The emergence of multidrug-resistant (MDR) bacteria, due to the long-term and overuse of antibiotics, poses increasingly serious threats to human lives [1]. However, the progress of discovery and production of new antibacterial drugs cannot keep up with the evolution of MDR bacteria [2]. Bacteria is prone to adhere on any biotic and abiotic surfaces and form self-protective biofilms that act as an obstacle to both the immune system and the penetration of antibiotics [3]. Therefore, it is essential to further improve killing efficiency of current antibiotics to MDR bacteria both in planktonic phases and embedded in biofilms. Recently, hydrophobic antibiotics were encapsulated into nano-drug carriers, such as polymeric micelles [4], vesicles [5], liposomes [6], inorganic nanoparticles and nanogels [7,8], to enhance bioavailability, reduce administration dose and achieve deep penetration into biofilms of conventional antibiotics. Among these nano-drug carriers, polymeric micelles were the most widely used carriers due to their tailorable structures, good blood compatibility and relatively good stability [[9], [10], [11]]. However, low delivery efficiency of polymeric micelles necessitates high dosing to achieve ideal therapeutic dosage at infectious sites [12,13]. Moreover, the majority of polymeric carriers, which serve as the primary constituents of nanomedicines, lack any therapeutic functions beyond their role as delivery vehicles. These constraints underscore the imperative for the development of effective and secure therapeutic strategies for delivering drugs to specific infectious sites.

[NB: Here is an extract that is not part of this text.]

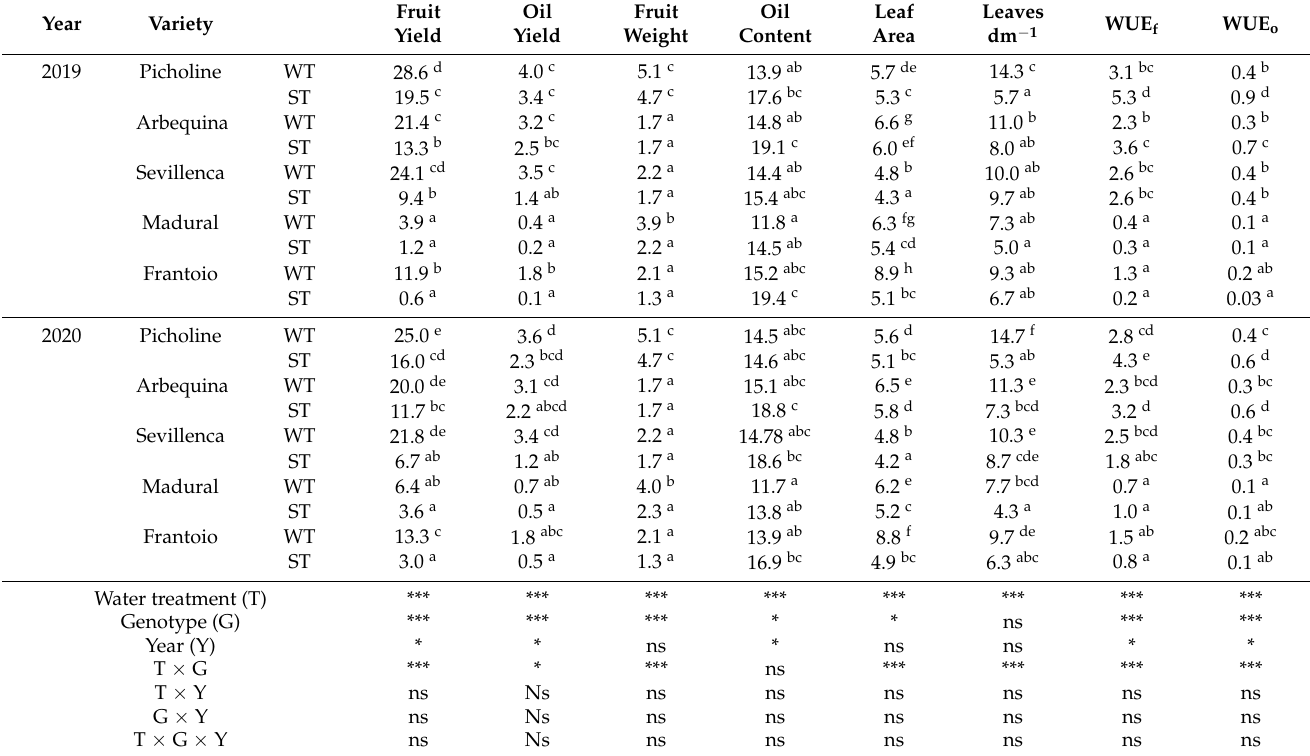
Table 4. Yield (kg tree − 1 ), fruit weight (g), oil content (% fw ), leaf area (cm 2 ), leafing intensity (leaves dm − 1 ), and water use efficiency for fruit (WUE f , kg m − 3 ) and oil (WUE o , kg m − 3 ) production per tree in watered trees (WT) and stressed (ST) trees of the studied olive varieties for the two experimental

Highly fluorinated compounds, characterized by their remarkably low surface free energy, exhibit both hydrophobic and oleophobic properties. Fluorocarbons have very low surface free energy and highly fluorinated compounds are both hydrophobic and oleophobic [14]. Therefore, polymeric amphiphiles containing fluorocarbons exhibit distinctive self-assembly characteristics in low critical aggregation concentration aqueous solutions. The powerful interactions between the fluorinated segments on the polymer substantially improve the stability of the aggregates [[15], [16], [17]]. Modifying polymers with fluoroalkyls or fluoroaromatics enhances serum stabilization, cellular uptake, endosomal escape, and intracellular drug delivery of polymeric micelle systems, thereby dramatically improving therapeutic efficacy [18,19]. It is well-established that approximately a quarter of all drugs on the market contain fluorine atoms, which are typically insoluble in aqueous solutions [20]. The drugs can be effectively loaded by the assembled fluoropolymers through the synergistic action of the fluorophilic effect and hydrophobic interactions [14]. In addition, the increased interaction between the drugs and fluorocarbon chains will reduce the premature release of the encapsulated drugs [21]. Considering these features of fluorocarbons, we hypothesize that fluorinated amphiphilic copolymers-based micelles with infectious targeting and deep biofilms penetration properties can be used as antibiotics delivery systems to enhance drug loading capacity, serum stability and reduce burst premature release of loaded drugs. In addition, fluorination mediated efficient cellular uptake may further improves the therapeutic efficacy of antibiotics [[22], [23], [24], [25]], especially for antibiotics which targeting the internal components, such as bacterial protein synthesis and nucleic acid synthesis machineries.

As a proof of concept, we prepared polymethacrylate diblock copolymers with pendant fluorocarbon chains and CB groups by RAFT polymerization, denoted PFBMA-b-PCB. As shown in Scheme 1, the amphiphilic fluorinated copolymers were assembled into micelles and antibiotics targeting bacteria DNA synthesis machineries, i.e., CIP was loaded for antibacterial and antibiofilm applications [[26], [27], [28]]. CIP loaded PFBMA-b-PCB micelle was named as CIP@FCBMs and its surface exhibits remarkable resistance and compatibility with cells under neutral physiological conditions, attributed to the zwitterionic properties of the carboxyl betaine groups. In areas of bacterial infection with high acidity, the surface charge of CIP@FCBMs undergoes a shift from negative to positive. This alteration boosts the accumulation and penetration of CIP@FCBMs nanoparticles into bacterial biofilms, while also promoting their connection to negatively charged bacterial cells. The fluorocarbon chains can enhance the bacterial cellular uptake of the nanoparticles and can greatly improve their antibacterial performances of the encapsulated antibiotics. Additionally, prevalent bacterial lipases in the microbial flora facilitated the degradation of polymeric micelles [29,30], causing the on-demand release of CIP for disinfecting bacteria. The use of nanoparticles, which reverse surface charge, release antibiotics upon request, and aid cellular uptake through fluorination, displays a particularly effective approach for combating bacterial infections and biofilms.